In America Latina meno della metà dei lavoratori è protetta dal rischio di "perdita involontaria" del lavoro. Anche per questo il subcontinente risulta essere una delle regioni con il più alto tasso medio di disoccupazione, il 10%, rispetto ad altre aree del mondo come l'Europa dell'Est (8%), l'Europa Continentale (circa il 7%) o gli Stati Uniti (4%).

La situazione generale dell'America Latina non è certamente rosea. Lo confermano dati come quelli del Paraguay, del Nicaragua o del Messico, dove rispettivamente il 75, il 70 ed il 67% della popolazione appoggerebbe un governo non democratico se potesse risolvere i problemi economici del paese. Ma quali sono le prospettive per il futuro dell'economia in America Latina? Secondo il "Bilancio Preliminare dell'economie dell'America Latina e dei Caraibi" pubblicato dalla CEPAL lo scorso anno, l'economia dell'America Latina è cresciuta di 5,5 punti percentuale (con un incredibile balzo in avanti del Venezuela che passa dai - 9,7 punti percentuale del 2003 al 18% del 2004) mentre il Prodotto Interno Lordo in media del 4%. La previsione di crescita per il 2005 rimane sempre positiva, attestandosi però sui 4 punti percentuale.

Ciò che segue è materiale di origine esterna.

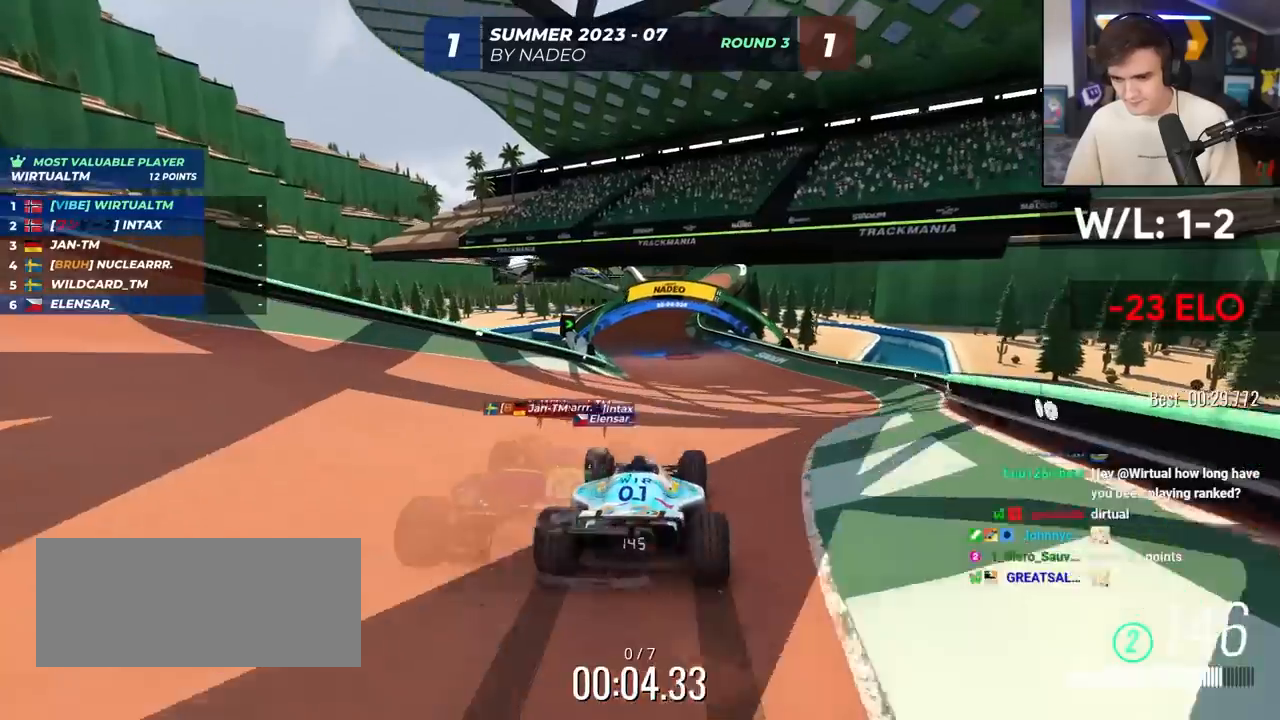
{"keys": ["left", "up"], "events": [[500, "left", "down"]]}
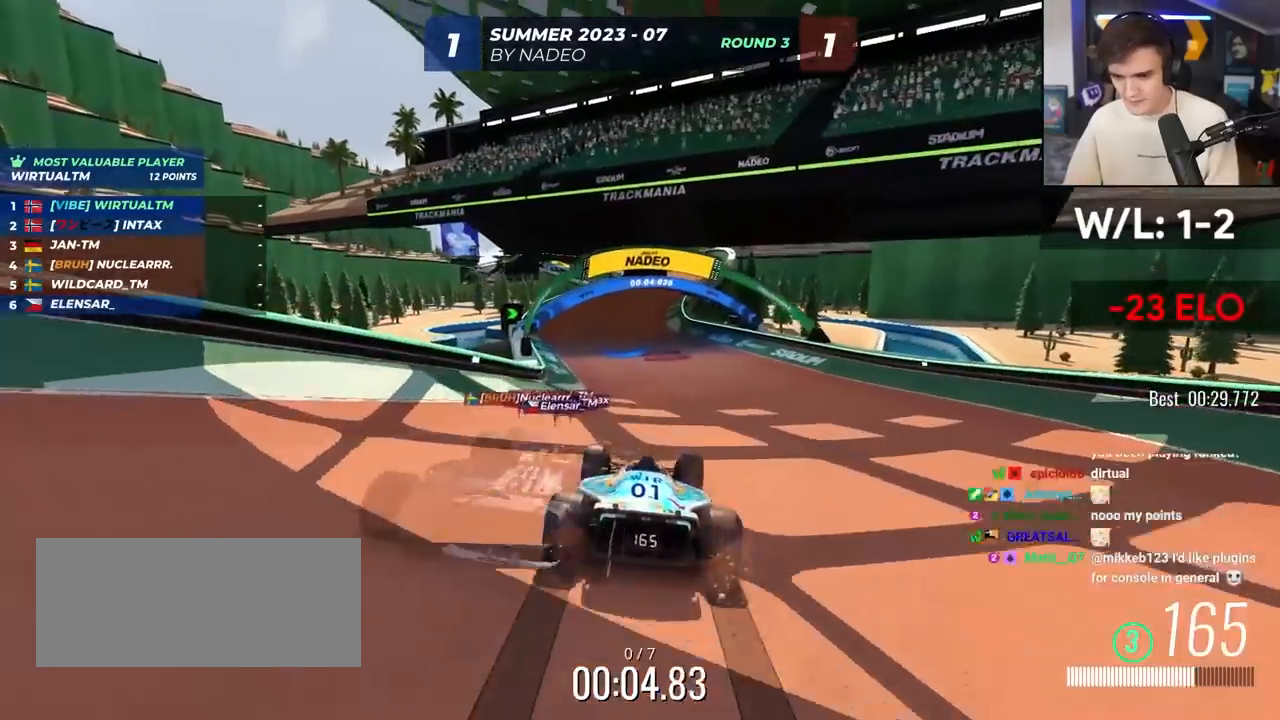
{"keys": ["up"], "events": [[33, "left", "up"], [417, "right", "down"], [467, "right", "up"]]}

Il primo dato fondamentale da sottolineare è comunque il definitivo superamento della profonda crisi che si è avuta negli anni Novanta: invece di migliorare le condizioni di vita generali della popolazione latinoamericana, le politiche neoliberiste applicate in questa decade le hanno peggiorate notevolmente, condizionando il difficile cammino verso la democrazia che molti degli stati latinoamericani stavano cominciando ad intraprendere dopo decenni di dittature militari. L'esempio più recente e più drammatico è ancora una volta quello argentino, ma un po' ovunque l'intrecciarsi di fattori esterni ed interni ha generato aumenti record nel tasso di disoccupazione, diminuzioni del prodotto interno lordo e delle entrate reali dei lavoratori, già molto poveri e sfruttati. Non dobbiamo dimenticare infatti che, secondo la DAC list of Aid Recipients dell'OECD (Organisation for Economic Co-operation and Development) risalente al primo gennaio del 2003, praticamente tutti i paesi dell'America del Sud e dei Caraibi possono essere considerati "Developing Countries", che ricevono ufficialmente assistenza allo sviluppo.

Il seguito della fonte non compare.